14. The computer program product of claim 13, further comprising:

instructions for executing a copy command by establishing the second data file with a file header that points to the same data fragments as the first file header.

15. The computer program product of claim 13, further comprising:

instructions for identifying any unique data segment within either of the first and second data files;

instructions for establishing each unique data segment as a dedicated data fragment; and

instructions for modifying file headers associated with either of the first and second data files so that each file header points to any dedicated data fragment that is part of the associated data file.

16. The computer program product of claim 13, wherein the instructions for determining that first and second data files include an identical data segment and at least one unique data segment, further comprise:

instructions for producing a data stream associated with each of the first and second data files, each data stream comprising the output of an algorithm that produces a representative bit for each of sequence of bytes in the data file;

instructions for identifying portions of the data stream associated with the first data file containing a sequence of bits in common with the data stream associated with the second data file, wherein the sequence of bits exceeds a certain minimum sequence length;

instructions for performing a bit-by-bit comparison of only those segments of the first and second data files that were used to produce the identical portions of the data streams; and

instructions for identifying an identical data segment as that segment of the first and second data files that are bit-by-bit identical.
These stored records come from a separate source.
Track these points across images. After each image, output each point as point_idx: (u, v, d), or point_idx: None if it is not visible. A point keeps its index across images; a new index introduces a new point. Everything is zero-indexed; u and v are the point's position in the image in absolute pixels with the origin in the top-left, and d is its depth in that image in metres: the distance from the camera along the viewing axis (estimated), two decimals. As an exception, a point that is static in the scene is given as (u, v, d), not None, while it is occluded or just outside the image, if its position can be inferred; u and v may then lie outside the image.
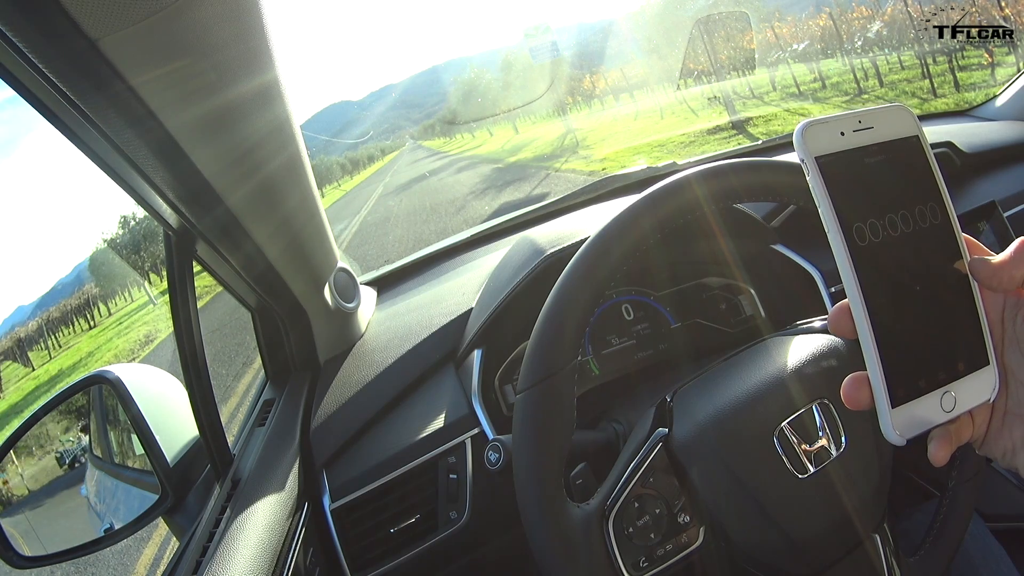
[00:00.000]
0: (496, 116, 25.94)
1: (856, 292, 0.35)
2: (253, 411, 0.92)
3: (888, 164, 0.37)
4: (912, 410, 0.35)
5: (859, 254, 0.35)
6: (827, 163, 0.36)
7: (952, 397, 0.36)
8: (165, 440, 0.77)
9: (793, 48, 12.48)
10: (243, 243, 0.71)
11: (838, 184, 0.36)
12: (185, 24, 0.42)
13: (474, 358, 0.87)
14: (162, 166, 0.55)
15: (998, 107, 1.50)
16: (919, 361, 0.36)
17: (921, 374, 0.36)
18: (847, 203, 0.36)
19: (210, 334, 6.85)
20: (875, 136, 0.37)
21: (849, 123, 0.37)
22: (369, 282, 1.24)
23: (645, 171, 1.36)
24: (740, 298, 1.01)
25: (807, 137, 0.36)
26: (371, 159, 67.34)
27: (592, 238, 0.57)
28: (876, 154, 0.37)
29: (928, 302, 0.36)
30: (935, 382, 0.36)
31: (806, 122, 0.36)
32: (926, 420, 0.36)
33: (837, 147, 0.36)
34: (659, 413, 0.61)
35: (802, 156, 0.36)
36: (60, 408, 0.80)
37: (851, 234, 0.35)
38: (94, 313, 20.49)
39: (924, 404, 0.35)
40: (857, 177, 0.36)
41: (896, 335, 0.35)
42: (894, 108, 0.38)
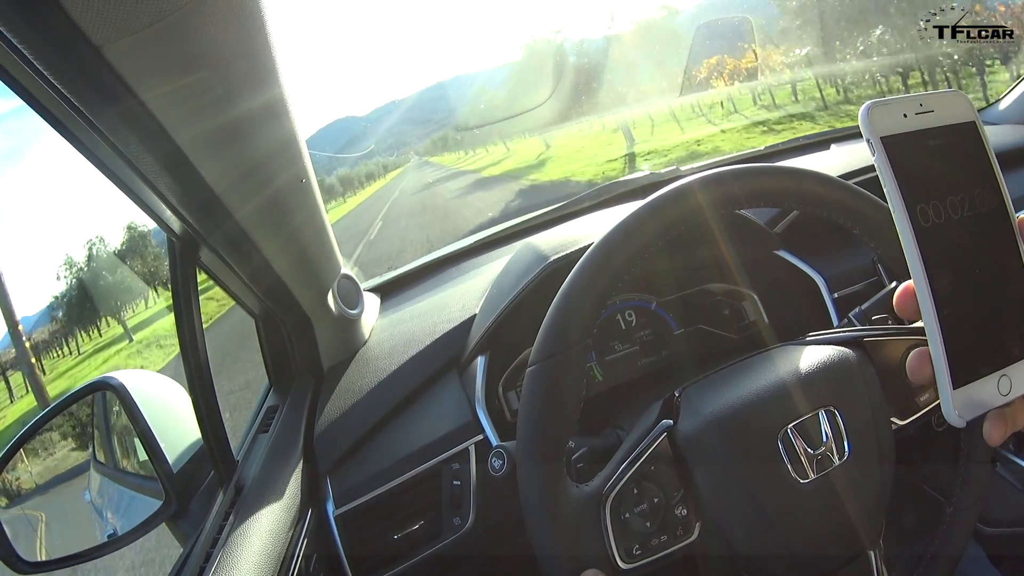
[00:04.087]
0: (514, 124, 25.20)
1: (921, 273, 0.36)
2: (256, 418, 0.92)
3: (948, 148, 0.38)
4: (971, 392, 0.36)
5: (923, 235, 0.36)
6: (891, 143, 0.37)
7: (1008, 380, 0.37)
8: (169, 446, 0.77)
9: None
10: (250, 253, 0.72)
11: (902, 164, 0.36)
12: (188, 34, 0.43)
13: (478, 364, 0.87)
14: (169, 177, 0.55)
15: (1001, 111, 1.49)
16: (978, 344, 0.37)
17: (980, 357, 0.37)
18: (911, 184, 0.36)
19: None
20: (935, 120, 0.38)
21: (911, 106, 0.37)
22: (372, 289, 1.24)
23: (647, 177, 1.36)
24: (743, 304, 1.01)
25: (872, 117, 0.37)
26: (370, 177, 60.08)
27: (595, 244, 0.57)
28: (937, 137, 0.38)
29: (986, 286, 0.37)
30: (993, 365, 0.37)
31: (871, 103, 0.37)
32: (984, 402, 0.36)
33: (900, 128, 0.37)
34: (666, 406, 0.61)
35: (868, 135, 0.37)
36: (64, 414, 0.80)
37: (915, 215, 0.36)
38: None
39: (983, 387, 0.36)
40: (919, 158, 0.37)
41: (958, 318, 0.36)
42: (953, 94, 0.39)
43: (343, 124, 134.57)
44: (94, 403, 0.91)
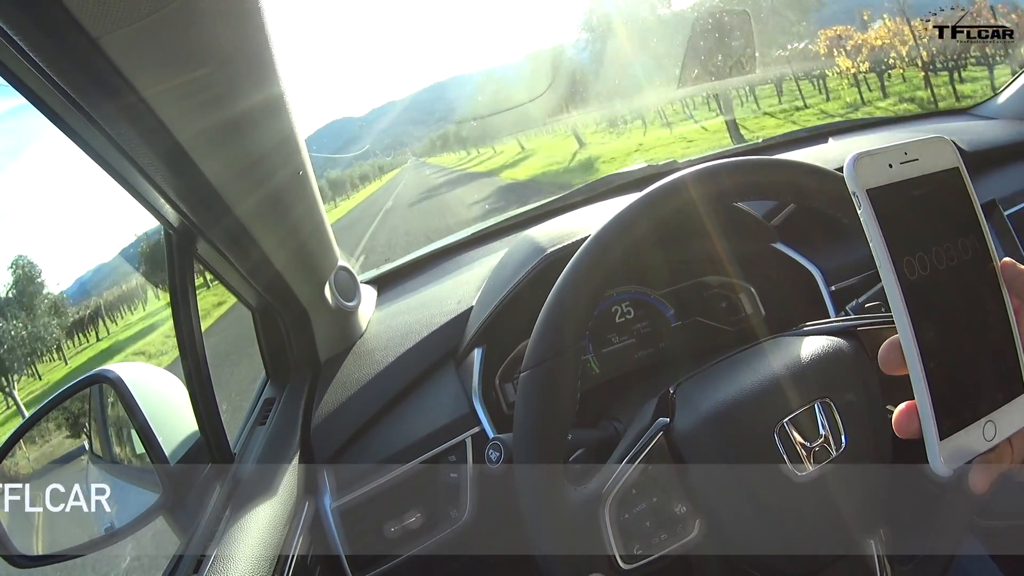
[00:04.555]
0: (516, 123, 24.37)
1: (908, 327, 0.35)
2: (254, 410, 0.92)
3: (933, 196, 0.38)
4: (958, 441, 0.36)
5: (909, 288, 0.36)
6: (877, 196, 0.36)
7: (993, 426, 0.37)
8: (166, 439, 0.77)
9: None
10: (248, 247, 0.71)
11: (888, 217, 0.36)
12: (186, 26, 0.42)
13: (474, 357, 0.87)
14: (168, 171, 0.55)
15: (999, 105, 1.49)
16: (964, 393, 0.37)
17: (966, 406, 0.36)
18: (897, 236, 0.36)
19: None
20: (920, 168, 0.38)
21: (896, 155, 0.37)
22: (369, 281, 1.24)
23: (644, 169, 1.36)
24: (740, 297, 1.01)
25: (859, 169, 0.36)
26: (364, 179, 51.38)
27: (589, 239, 0.57)
28: (922, 186, 0.37)
29: (970, 334, 0.37)
30: (978, 413, 0.37)
31: (856, 154, 0.37)
32: (970, 450, 0.36)
33: (886, 179, 0.37)
34: (662, 403, 0.61)
35: (854, 189, 0.36)
36: (61, 408, 0.80)
37: (901, 268, 0.36)
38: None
39: (968, 435, 0.36)
40: (905, 210, 0.37)
41: (943, 369, 0.36)
42: (936, 140, 0.39)
43: (340, 125, 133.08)
44: (91, 396, 0.91)
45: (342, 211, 27.76)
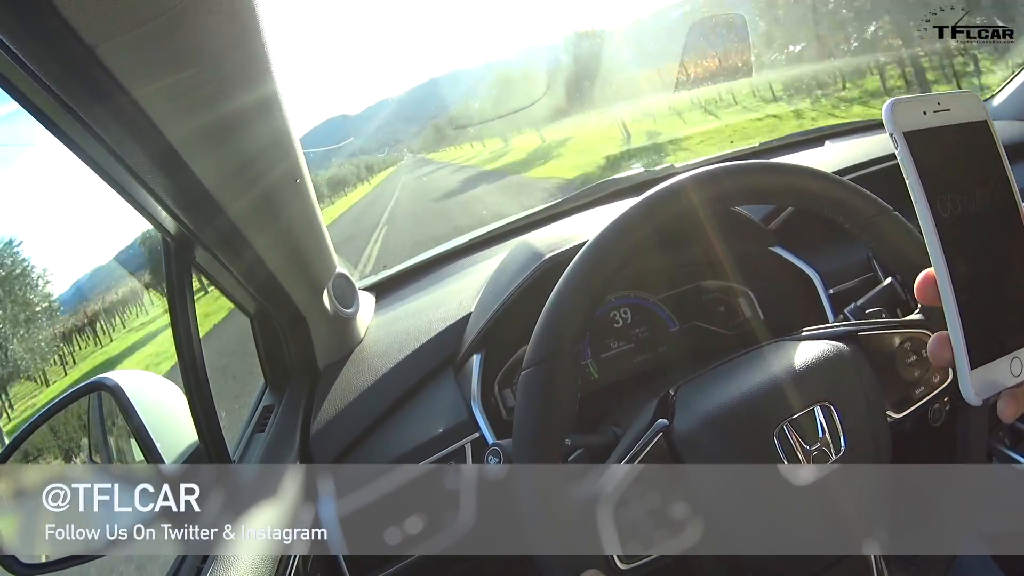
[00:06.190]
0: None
1: (941, 261, 0.38)
2: (252, 417, 0.92)
3: (963, 144, 0.41)
4: (987, 373, 0.39)
5: (943, 225, 0.38)
6: (912, 138, 0.39)
7: (1020, 362, 0.39)
8: (165, 446, 0.77)
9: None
10: (244, 251, 0.71)
11: (923, 158, 0.39)
12: (182, 33, 0.43)
13: (473, 363, 0.87)
14: (162, 175, 0.55)
15: (996, 106, 1.49)
16: (993, 328, 0.39)
17: (995, 340, 0.39)
18: (931, 176, 0.39)
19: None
20: (951, 118, 0.40)
21: (930, 104, 0.40)
22: (367, 287, 1.24)
23: (641, 174, 1.36)
24: (739, 301, 1.01)
25: (896, 113, 0.39)
26: (343, 185, 43.24)
27: (589, 243, 0.57)
28: (953, 134, 0.40)
29: (999, 275, 0.40)
30: (1006, 348, 0.39)
31: (894, 100, 0.40)
32: (998, 383, 0.39)
33: (921, 124, 0.40)
34: (661, 405, 0.61)
35: (891, 130, 0.39)
36: (59, 416, 0.80)
37: (935, 205, 0.38)
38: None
39: (997, 368, 0.39)
40: (938, 153, 0.40)
41: (974, 303, 0.39)
42: (966, 94, 0.42)
43: (335, 123, 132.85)
44: (90, 404, 0.91)
45: (340, 208, 26.46)
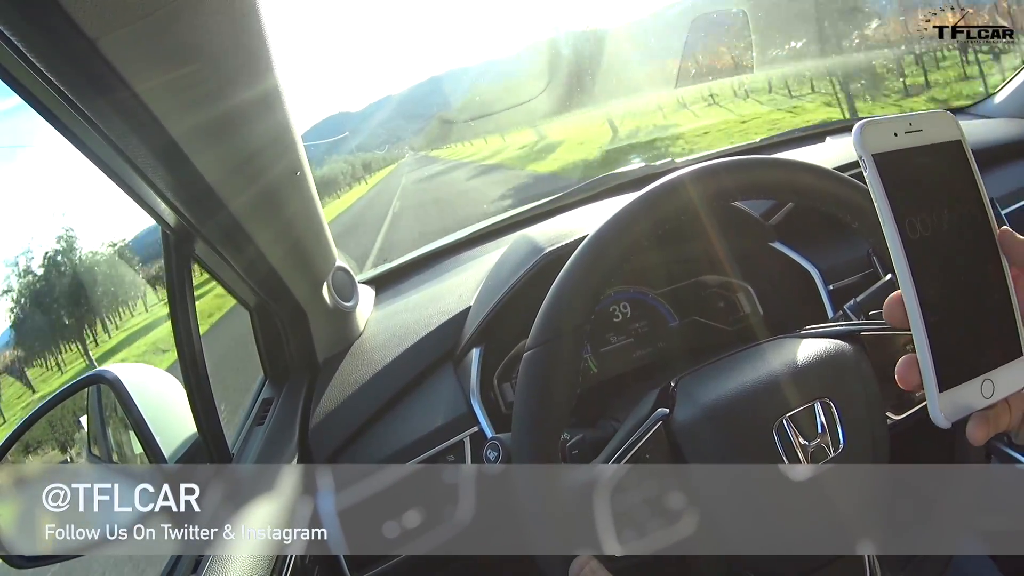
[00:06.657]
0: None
1: (909, 282, 0.38)
2: (252, 410, 0.92)
3: (935, 165, 0.40)
4: (956, 395, 0.38)
5: (911, 246, 0.38)
6: (882, 160, 0.39)
7: (991, 384, 0.39)
8: (164, 440, 0.77)
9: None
10: (244, 245, 0.71)
11: (892, 180, 0.39)
12: (183, 26, 0.43)
13: (472, 357, 0.87)
14: (163, 169, 0.55)
15: (996, 104, 1.49)
16: (963, 349, 0.39)
17: (964, 361, 0.39)
18: (900, 198, 0.38)
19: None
20: (923, 138, 0.40)
21: (901, 125, 0.40)
22: (367, 281, 1.24)
23: (642, 169, 1.36)
24: (738, 296, 1.01)
25: (865, 135, 0.39)
26: (340, 185, 39.48)
27: (589, 237, 0.57)
28: (925, 155, 0.40)
29: (970, 295, 0.39)
30: (976, 369, 0.39)
31: (864, 121, 0.39)
32: (968, 405, 0.38)
33: (891, 146, 0.39)
34: (662, 395, 0.61)
35: (860, 153, 0.39)
36: (59, 408, 0.79)
37: (904, 227, 0.38)
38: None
39: (967, 390, 0.38)
40: (908, 175, 0.39)
41: (944, 325, 0.38)
42: (939, 114, 0.41)
43: (337, 120, 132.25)
44: (89, 397, 0.91)
45: (344, 204, 26.18)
17. The computer program product of claim 13, further comprising:

instructions for determining whether the identical data segment has a length greater than a set point length.

18. The computer program product of claim 17, wherein the set point length is a value calculated as a function of additional file header segment storage lengths necessary to accommodate reclaiming one of the identical data segments.
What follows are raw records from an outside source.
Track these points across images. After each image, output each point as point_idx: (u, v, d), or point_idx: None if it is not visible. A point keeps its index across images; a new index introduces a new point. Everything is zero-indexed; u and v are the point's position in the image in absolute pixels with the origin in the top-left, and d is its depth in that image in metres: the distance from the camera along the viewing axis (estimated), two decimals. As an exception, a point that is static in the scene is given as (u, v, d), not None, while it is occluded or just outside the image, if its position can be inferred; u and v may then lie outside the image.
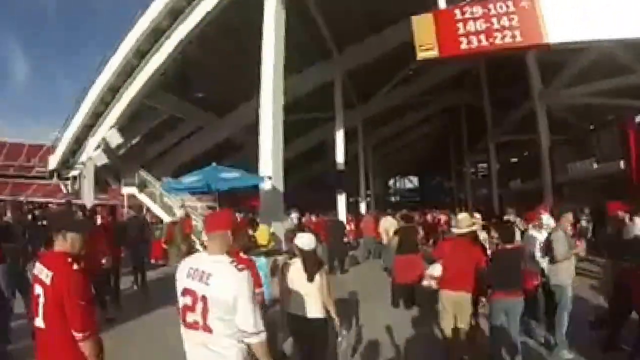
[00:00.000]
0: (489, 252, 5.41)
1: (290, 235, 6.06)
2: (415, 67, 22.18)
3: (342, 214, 18.88)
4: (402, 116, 30.40)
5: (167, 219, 15.80)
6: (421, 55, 7.76)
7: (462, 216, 4.94)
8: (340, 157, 20.92)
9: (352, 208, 25.38)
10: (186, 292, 2.14)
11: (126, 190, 20.01)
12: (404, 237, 7.45)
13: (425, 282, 4.94)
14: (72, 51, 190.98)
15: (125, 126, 18.30)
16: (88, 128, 18.75)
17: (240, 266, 2.13)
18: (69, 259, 2.24)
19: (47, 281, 2.17)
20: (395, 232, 7.89)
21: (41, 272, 2.23)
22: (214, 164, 8.69)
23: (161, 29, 14.47)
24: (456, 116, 33.08)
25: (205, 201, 17.92)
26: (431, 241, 13.60)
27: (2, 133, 48.07)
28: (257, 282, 3.03)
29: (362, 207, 27.27)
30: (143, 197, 19.19)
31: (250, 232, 5.07)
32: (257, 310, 2.12)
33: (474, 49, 7.55)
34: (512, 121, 23.49)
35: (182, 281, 2.19)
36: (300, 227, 8.53)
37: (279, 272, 4.48)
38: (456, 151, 37.64)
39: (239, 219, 2.76)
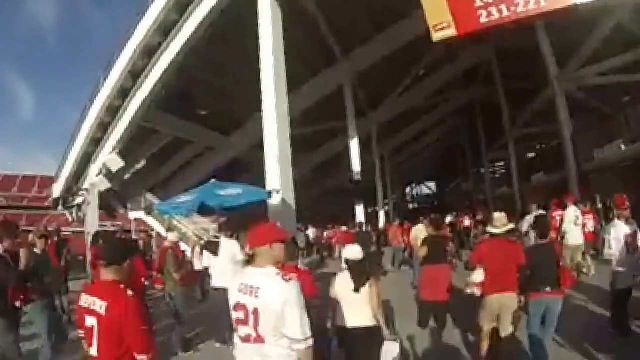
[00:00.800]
0: None
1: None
2: (426, 67, 21.43)
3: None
4: (416, 121, 29.74)
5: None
6: (437, 36, 6.93)
7: (499, 215, 4.58)
8: (356, 166, 20.14)
9: (371, 218, 24.48)
10: (238, 307, 2.23)
11: (133, 214, 19.56)
12: (432, 248, 6.33)
13: (468, 290, 4.71)
14: (74, 77, 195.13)
15: (127, 150, 17.63)
16: (89, 154, 18.22)
17: (287, 277, 2.20)
18: (122, 286, 2.26)
19: (102, 312, 2.20)
20: (423, 242, 6.71)
21: (92, 303, 2.25)
22: (213, 180, 7.77)
23: (153, 46, 13.89)
24: (471, 114, 32.18)
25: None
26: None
27: (13, 166, 48.87)
28: (312, 291, 3.46)
29: (381, 217, 26.31)
30: (150, 221, 18.64)
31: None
32: (304, 317, 2.16)
33: (494, 21, 6.66)
34: (531, 112, 22.35)
35: (234, 297, 2.27)
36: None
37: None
38: (473, 151, 36.62)
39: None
19. The computer program product of claim 15, further comprising:

instructions for storing the unique segments of the first and second data files adjacent the shared data segment, wherein the unique segments of the first and second data files are maintained in sequence relative to the shared data segment.

20. The computer program product of claim 19, wherein the unique data segments of the first and second data files are intermingled.

21. A method of comparing first and second data fragments, comprising the steps of:

producing a comparison data stream associated with each of the first and second data files, each data stream comprising the output of an algorithm that produces a representative bit for each block of data in the data file;

identifying portions of the comparison data stream associated with the first data file that contains a sequence of representative bits that is identical with a sequence of representative bits contained in the comparison data stream associated with the second data file, wherein the identical sequence of representative bits exceeds a certain minimum sequence length;

performing a bit-by-bit comparison of only those segments of the first and second data files that were used to produce the identical sequences of the comparison data streams; and

22. The method of claim 21, wherein the step of identifying identical portions of the comparison data streams includes an iterative process of comparing a search fragment against a candidate fragment, then advancing the position of the search fragment by one bit relative to the second candidate fragment.

23. The method of claim 21, wherein the data fragments are data files.

24. The method of claim 21, wherein the block of data is a byte or group of bytes.